ECONOMIC growth has not caused societies to become more secular, as has often been thought, a new study suggests.

The study, Religious Change Preceded Economic Change in the 20th Century, is published by the online journal Science Advances, by researchers from the Universities of Bristol and Tennessee.

It uses data from birth cohorts from the World Values Survey “to get a measure of the importance of religion spanning the entire 20th century (1900 to 2000)”, a press release from the University of Bristol says.

The study says that “across a diversity of countries around the world, changes in secularisation predicted changes in GDP worldwide during the 20th century. More broadly, this implies that changes in the everyday importance of religious practices preceded changes in economic development in the 20th century. While this does not yet isolate one path of causality, it determines that economic growth is not what caused secularisation in the past.”

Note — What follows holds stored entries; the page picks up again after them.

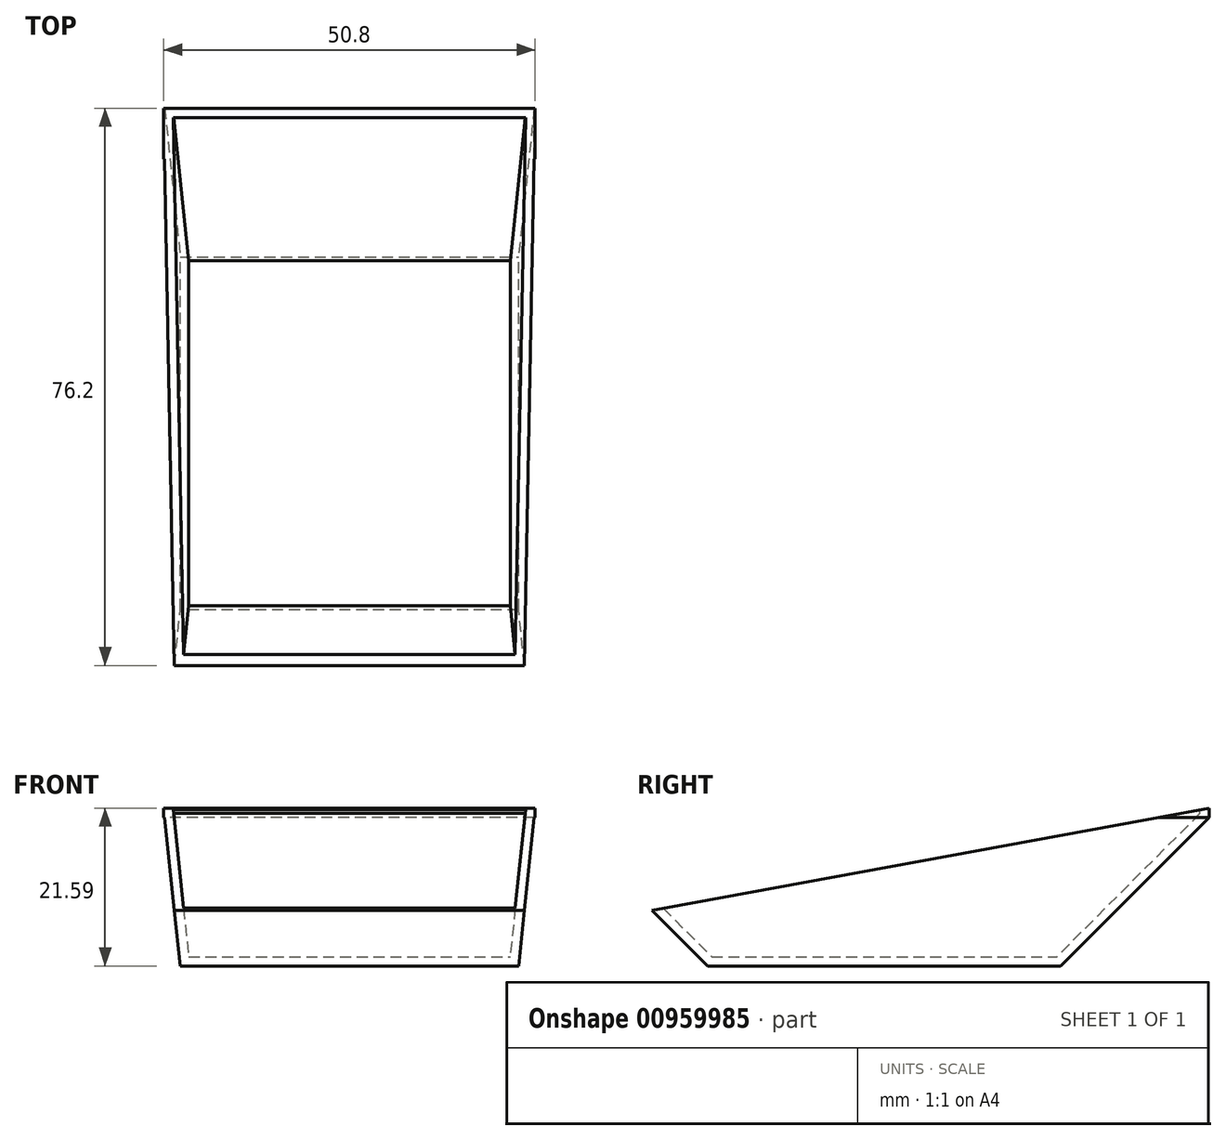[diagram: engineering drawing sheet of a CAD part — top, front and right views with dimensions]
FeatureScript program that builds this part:
annotation { "Feature Type Name" : "Feature", "Feature Type Description" : "" }
export const myFeature = defineFeature(function(context is Context, id is Id, definition is map)
    precondition{}
    {
        {
            var Q0;
            Q0=qCreatedBy(makeId("Top.planeOp"),FACE);
            var sketch = newSketch(context, id + "F0", { "sketchPlane" : qUnion([Q0])});
            skLineSegment(sketch, "E0.bottom", {"start": v(-25.4, 38.1) * mm, "end": v(25.4, 38.1) * mm});
            skLineSegment(sketch, "E0.top", {"start": v(-25.4, -38.1) * mm, "end": v(25.4, -38.1) * mm});
            skLineSegment(sketch, "E0.left", {"start": v(-25.4, 38.1) * mm, "end": v(-25.4, -38.1) * mm});
            skLineSegment(sketch, "E0.right", {"start": v(25.4, 38.1) * mm, "end": v(25.4, -38.1) * mm});
            skPoint(sketch, "E0.middle", {"position": v(0, 0) * mm});
            skSolve(sketch);
        }
        {
            var Q0;
            Q0 = qSketchRegion(id + "F0", true);
            extrude(context, id + "F1", {"entities" : qUnion([Q0]), "depth" : 21.59 * mm, "offsetDistance" : 25.4 * mm});
        }
        {
            var Q0;
            Q0=makeQuery(id+"F1.opExtrude","CAP_EDGE",EDGE,{"disambiguationData":[OSD([sQuery(id+"F0.wireOp",EDGE,"E0.bottom")])],"isStart":true});
            chamfer(context, id + "F2", {"entities" : qUnion([Q0]), "width" : 20.32 * mm, "tangentPropagation" : true});
        }
        {
            var Q0;
            Q0=makeQuery(id+"F1.opExtrude","CAP_EDGE",EDGE,{"disambiguationData":[OSD([sQuery(id+"F0.wireOp",EDGE,"E0.top")])],"isStart":true});
            chamfer(context, id + "F3", {"entities" : qUnion([Q0]), "width" : 7.62 * mm, "tangentPropagation" : true});
        }
        {
            var Q0;
            Q0=makeQuery(id+"F1.opExtrude","SWEPT_FACE",FACE,{"disambiguationData":[OSD([sQuery(id+"F0.wireOp",EDGE,"E0.left")])]});
            var sketch = newSketch(context, id + "F4", { "sketchPlane" : qUnion([Q0])});
            skLineSegment(sketch, "E1", {"start": v(-38.1, 21.59) * mm, "end": v(38.1, 7.62) * mm});
            skLineSegment(sketch, "E2.0", {"start": v(-38.1, 21.59) * mm, "end": v(38.1, 21.59) * mm});
            skLineSegment(sketch, "E3.0", {"start": v(38.1, 21.59) * mm, "end": v(38.1, 7.62) * mm});
            skSolve(sketch);
        }
        {
            var Q0;
            Q0=makeQuery(id+"F4.imprint","IMPRINT",FACE,{"disambiguationData":[TD([[makeQuery(id+"F4.imprint","IMPRINT",EDGE,{"derivedFrom":sQuery(id+"F4.wireOp",EDGE,"E1")}),1.0]])]});
            extrude(context, id + "F5", {"entities" : qUnion([Q0]), "operationType" : NewBodyOperationType.REMOVE, "endBound" : BoundingType.THROUGH_ALL, "oppositeDirection" : true, "depth" : 25.4 * mm, "offsetDistance" : 25.4 * mm});
        }
        {
            var Q0;
            Q0=makeQuery(id+"F1.opExtrude","SWEPT_FACE",FACE,{"disambiguationData":[OSD([sQuery(id+"F0.wireOp",EDGE,"E0.bottom")])]});
            var sketch = newSketch(context, id + "F6", { "sketchPlane" : qUnion([Q0])});
            skLineSegment(sketch, "E4", {"start": v(-25.4, 21.6) * mm, "end": v(-23.13, 0) * mm});
            skLineSegment(sketch, "E5.0", {"start": v(25.4, 21.59) * mm, "end": v(-25.4, 21.59) * mm});
            skLineSegment(sketch, "E6", {"start": v(25.4, 21.6) * mm, "end": v(23.13, 0) * mm});
            skLineSegment(sketch, "E7", {"start": v(-23.13, 0) * mm, "end": v(23.13, 0) * mm});
            skLineSegment(sketch, "E8", {"start": v(-25.4, 21.6) * mm, "end": v(-25.4, 0) * mm});
            skLineSegment(sketch, "E9", {"start": v(-25.4, 0) * mm, "end": v(-23.13, 0) * mm});
            skLineSegment(sketch, "E10", {"start": v(25.4, 21.59) * mm, "end": v(25.4, 0) * mm});
            skLineSegment(sketch, "E11", {"start": v(23.13, 0) * mm, "end": v(25.4, 0) * mm});
            skSolve(sketch);
        }
        {
            var Q0;
            {var subQ0=sQuery(id+"F6.wireOp",EDGE,"E11");Q0=makeQuery(id+"F6.imprint","IMPRINT",FACE,{"disambiguationData":[TD([[makeQuery(id+"F6.imprint","IMPRINT",EDGE,{"derivedFrom":subQ0}),1.0]])]});}
            var Q1;
            {var subQ0=sQuery(id+"F6.wireOp",EDGE,"E9");Q1=makeQuery(id+"F6.imprint","IMPRINT",FACE,{"disambiguationData":[TD([[makeQuery(id+"F6.imprint","IMPRINT",EDGE,{"derivedFrom":subQ0}),1.0]])]});}
            extrude(context, id + "F7", {"entities" : qUnion([Q0, Q1]), "operationType" : NewBodyOperationType.REMOVE, "endBound" : BoundingType.THROUGH_ALL, "oppositeDirection" : true, "depth" : 25.4 * mm, "offsetDistance" : 25.4 * mm});
        }
        {
            var Q0;
            Q0=makeQuery(id+"F5.boolean.opBoolean","COPY",FACE,{"derivedFrom":makeQuery(id+"F5.opExtrude","SWEPT_FACE",FACE,{"disambiguationData":[OSD([sQuery(id+"F4.wireOp",EDGE,"E1")])]})});
            shell(context, id + "F8", {"entities" : qUnion([Q0]), "thickness" : 1.27 * mm});
        }
    });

The lead researcher, Damian Ruck, from the University of Bristol, said: “Our findings show that secularisation precedes economic development, and not the other way around. However, we suspect the relationship is not directly causal. We noticed that secularisation only leads to economic development when it is accompanied by a greater respect for individual rights.

“Very often, secularisation is, indeed, accompanied by a greater tolerance of homosexuality, abortion, divorce, etc. But that isn’t to say that religious countries can’t become prosperous. Religious institutions need to find their own way of modernising and respecting the rights of individuals.”

Another of the study’s authors, Professor Alex Bentley, from the Department of Anthropology at the University of Tennessee, said: “Over the course of the 20th century, changes in importance of religious practices appear to have predicted changes in GDP across the world.

“This doesn’t necessarily mean that secularisation caused economic development, since both changes could have been caused by some third factor with different time lags, but at least we can rule out economic growth as the cause of secularisation in the past.”